Let's be clear. There is a major difference between "arranged" and "forced". The latter does seem to be common amongst Muslims but more likely due to cultural and tribal preservation of wealth (and in the case of the UK at least freebie visas from the "home village" and tribe/family) than "religion".
This girl's "marriage" wasn't forced as such but the "culture" would no doubt prevent her changing her mind. (if she had, under pressure, agreed in the first place.) That would "dishonour" the family.
Hey I was 3 times engaged and twice dumped the girl (or did they dump me?). No-one was dishonoured although there were major dents in pride!! (and HOW I now wish I'd held on to one of those 2 and not chosen the 3rd!)

I happen to be friendly with a Sikh family.
They appear perfectly happy, after nearly 20 years, and both were born in the UK. Theirs was what they describe as an "arranged" marriage but both had the absolute option to refuse the match (and several "matches" come to that.)

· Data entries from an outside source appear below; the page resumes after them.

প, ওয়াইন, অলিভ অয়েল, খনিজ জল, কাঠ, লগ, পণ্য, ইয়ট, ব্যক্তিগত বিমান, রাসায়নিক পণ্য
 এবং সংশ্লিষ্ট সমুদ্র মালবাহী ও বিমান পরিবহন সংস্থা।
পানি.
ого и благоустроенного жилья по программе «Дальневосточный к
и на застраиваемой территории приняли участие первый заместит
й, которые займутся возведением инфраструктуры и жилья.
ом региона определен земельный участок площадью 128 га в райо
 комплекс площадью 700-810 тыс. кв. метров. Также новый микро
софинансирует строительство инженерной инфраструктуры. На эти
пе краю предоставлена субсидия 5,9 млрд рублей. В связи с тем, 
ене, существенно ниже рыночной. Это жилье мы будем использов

Their siblings though ALL imported spouses from poor Indian villages because that is the cultural norm (not cousins for Sikhs though - forbidden.) It is this "cultural" thing which must be eradicated or reduced to only genuine "love matches".
In any EU country and likely the USA there should already be sufficient of the cultural group to avoid imports except in isolated cases!!
The UK is very lamely trying to curb it but there are more holes in the rules and their execution than can be found in a collander.
Not that the above much helps the argument but I thought it worth saying.

X said...

qwerty, If you had explained that you were Hindu from the start then perhaps we could have come to a better understanding of what you actually meant by "arranged marriage". It's obvious that your definition is different to the one most people operating in a western cultural understanding would perceive it to mean. An arranged marriage, to a westerner, is generally understood as bewick described: forced. Now, I'd forgotten the more benign Hindu practice in the process of my little tirade but I'm not going to apologise for it. You perhaps unwittingly stooped to that rather nasty debating technique known as the gotcha, where a little information is introduces to prompt a particuar response, which is then batted down with more information that isn't actually related, but appears to be due to similar terminology.

I don't like gotchas. They're dishonest. I'm not saying you're dishonest, just that the practice is.

As for your Hindu arranged marriages, well, that's cultural. Our culture has thrived for some time on the romantic ideal of marriage and done quite well out of it until fairly recently (which is another argument) and that's how it is. Your arranged marriages are infinitely preferable to those of Islam but, to a westerner, they're still a bit dodgy.

Perhaps it would help to redefine the Islamic practice as "forced marriage" rather than arranged, so that the arranged marriage idea can take on a more benign meaning.

bewick said...

archonix

Maybe you misundertood me or maybe you were a little inattentive in your wording. You appeared to say that I had said that "arranged" was "forced". I most certainly did not. What I said, or implied, was that "arranged" gave both contestants the right to refuse. Certainly looks like Hindus follow the same route - and they would since Sikhism arose from a blending of Hindu and Islamic faiths - the better bits though.

I'm sure you knew that and meant that - your other postings certainly suggest high intellect.

Anonymous said...

While suicide is certainly not out of bounds, who determined that it was suicide? The Turkish authorities, who have every reason to whitewash Islamic honor killings?

X said...

Bewick, no, I said that the general perception in the west is that arranged = forced, because the exposure most people have to "arranged" marriages is actually islamic forced marriage masquerading under the name of "arranged".

bewick said...

Archonix.
Yes I can now see what you were saying and realise that you were in fact agreeing with me, which wasn't immediately obvious.